Violet ne poursuivit pas sur cette voie.

Mais une question soudaine surgit dans son esprit.

Et si — juste et si Aileen avait su qu'elle pouvait être aimée inconditionnellement ? Leur relation aurait-elle été si tordue ?

Si elle n'était pas tombée dans ce complexe d'infériorité, niant sa propre lignée et celle de sa mère, et pensant qu'elle ne pouvait recevoir de l'amour qu'en écartant quelqu'un d'autre ?

C'était une pensée inutile.
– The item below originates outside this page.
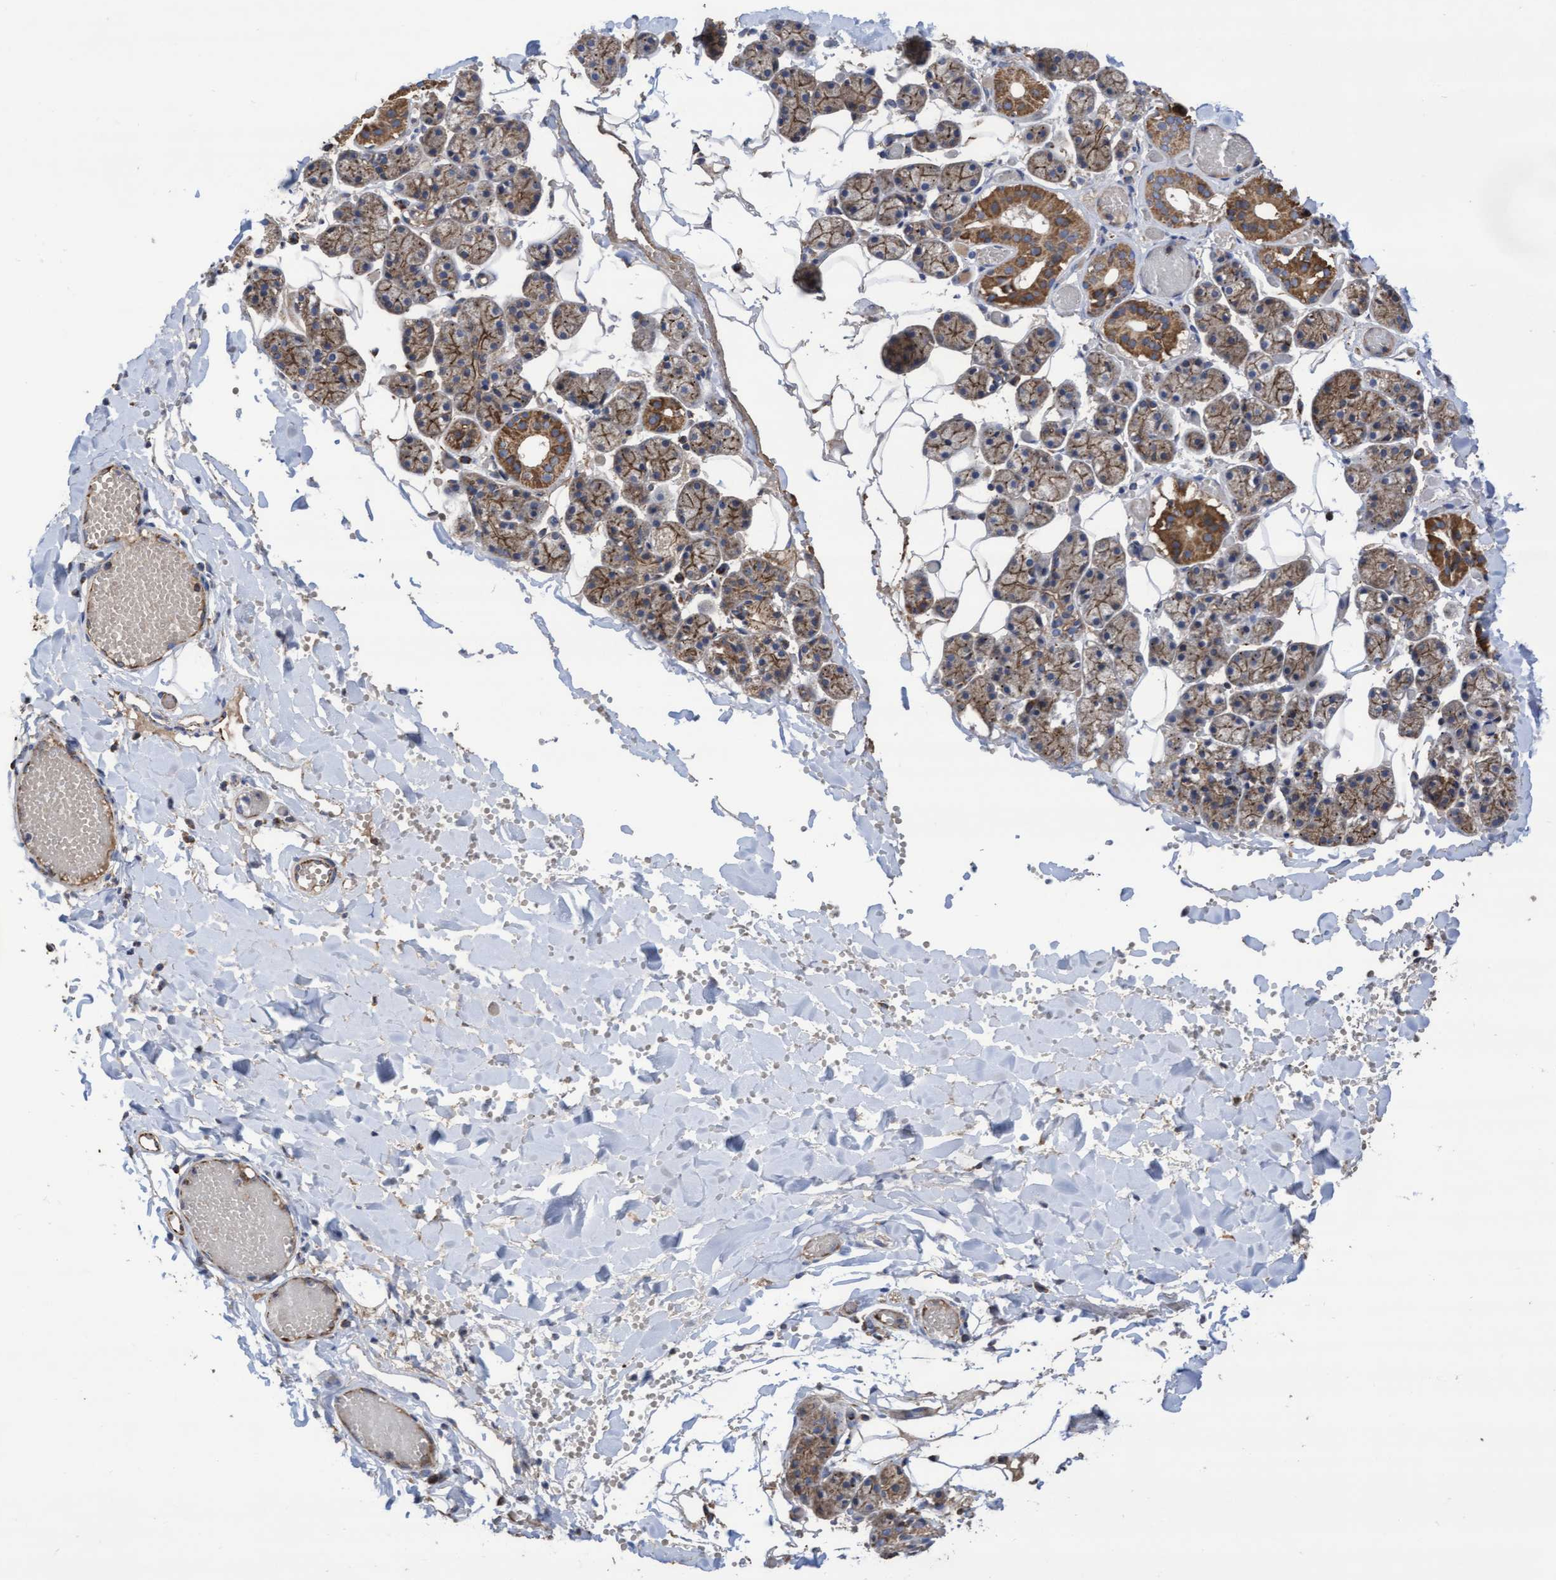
{"staining": {"intensity": "moderate", "quantity": ">75%", "location": "cytoplasmic/membranous"}, "tissue": "salivary gland", "cell_type": "Glandular cells", "image_type": "normal", "snomed": [{"axis": "morphology", "description": "Normal tissue, NOS"}, {"axis": "topography", "description": "Salivary gland"}], "caption": "Glandular cells show moderate cytoplasmic/membranous positivity in approximately >75% of cells in unremarkable salivary gland.", "gene": "COBL", "patient": {"sex": "female", "age": 33}}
Même si c'était vrai, Violet aurait quand même détesté Aileen. Elles étaient trop fondamentalement différentes.

Violet ferma lentement les yeux, mettant fin à sa réflexion.

Qu'en pensait-elle, d'Aldin ? C'était un sentiment qu'elle n'avait pas clairement défini, quelque chose qu'elle avait laissé en suspens après maintes réflexions.

Même si elle n'avait pas répondu à ses sentiments, Aldin avait attendu. Il avait même dit que peu importait si elle le rejetait, que si ses sentiments devenaient un fardeau, mieux valait les trancher.

Et il s'était aussi efforcé dans l'inconnu. Il avait dit qu'il pouvait tout abandonner pour elle.